A port scan is a remote probe of the services a computer is running. While it can be a 
precursor to an intrusion attempt, it does not in itself allow access to a remote 
system. Port-scanning programs are found in the virtual tool chests of both Internet 
outlaws and cyber security professionals.

Scott Moulton, president of Network Installation Computer Services (NICS), is still 
facing criminal charges of attempted computer trespass under Georgia's computer crime 
laws for port scanning a system owned by a competing contractor.

Protecting 911?
According to court records, the case began last December, while Moulton was under a 
continuing services contract with Cherokee County, Georgia to maintain the county's 
emergency 911 system.

Moulton was tasked to install a connection between the 911 center and a local police 
department, and he became concerned that the system might be vulnerable to attack 
through the new link, or though other interconnections.

Apparently prompted by that concern, Moulton scanned the network on which the 911 
system resided, and in the process touched a Cherokee County web server that was owned 
and maintained by VC3, a South Carolina-based IT firm. "My client started 
investigating who was connected to the 911 center, where he worked," says Erin Stone, 
Moulton's civil attorney. "He wound up finding VC3's firewall."

When a VC3 network administrator asked Moulton in an email to explain the scan, 
"Moulton terminated the port scan immediately and responded that he worked for 
Cherokee County 911 Center and was testing security," according to the federal court's 
finding of fact.

VC3 went on to report the "suspicious activity" to the police, and Moulton soon lost 
his contract with Cherokee County. Several weeks later, the Georgia Bureau of 
Investigation arrested him.

Suit, Counter-suit
While still facing state criminal charges, Moulton counter-attacked in February by 
suing VC3 in federal court, accusing the company of making false and defamatory 
criminal allegations against him. In deciding the case last month, Judge Thrash 
rejected Moulton's claim, finding that VC3's statements to the police were privileged. 
"We're the victim in a criminal case that got sued for cooperating with police," says 
VC3 attorney Michael Hogue.

The company filed a counter-claim under an increasingly popular provision of the 
federal computer fraud and abuse act that allows victims to sue a cyber-attacker if 
they've suffered damages of at least $5000.

While VC3 acknowledged that Moulton's port scan did no direct harm, the company argued 
that the time spent investigating the event was a form of damage. "If somebody does 
some type of attack, and you are a good service provider, you spend all your time 
verifying that it did not cause a significant problem," says Hogue. "The time that it 
takes to do all that searching is the damage that we were claiming."
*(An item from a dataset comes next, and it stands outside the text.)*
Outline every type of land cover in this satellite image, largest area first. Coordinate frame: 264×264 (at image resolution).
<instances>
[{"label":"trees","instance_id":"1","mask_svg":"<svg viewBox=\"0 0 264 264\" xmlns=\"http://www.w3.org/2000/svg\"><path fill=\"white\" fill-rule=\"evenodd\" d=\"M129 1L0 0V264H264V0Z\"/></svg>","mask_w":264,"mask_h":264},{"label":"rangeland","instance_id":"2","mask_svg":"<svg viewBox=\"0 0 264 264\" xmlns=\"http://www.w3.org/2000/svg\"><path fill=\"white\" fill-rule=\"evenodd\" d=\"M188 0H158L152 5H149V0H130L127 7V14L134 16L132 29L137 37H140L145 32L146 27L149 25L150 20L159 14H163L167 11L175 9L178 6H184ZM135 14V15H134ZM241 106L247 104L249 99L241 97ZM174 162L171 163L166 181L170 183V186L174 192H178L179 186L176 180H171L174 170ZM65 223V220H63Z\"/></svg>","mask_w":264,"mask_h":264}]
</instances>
The judge rejected that claim, as well as an argument that the port scan, and a 
throughput test Moulton allegedly aimed at the VC3 system, threatened public health 
and safety. "[T]he tests run by Plaintiff Moulton did not grant him access to 
Defendant's network," wrote the judge. "The public data stored on Defendant's network 
was never in jeopardy."

The ruling does not affect criminal applications of the anti-hacking law, but federal 
law enforcement officials are generally in agreement that port scanning is not a crime.

The decision may help define the statute's civil boundaries at a time when more 
companies are eyeing lawsuits against computer intruders as an alternative to relying 
on government prosecution.

"This is probably the first of many decisions that will come out pertaining to the 
civil component of the computer fraud and abuse act," says former computer crime 
prosecutor David Schindler, now an attorney with the law firm of Latham & Watkins. "If 
a client came to me and said that someone had pinged on their network and nothing 
else, I probably would not advise them to take civil action."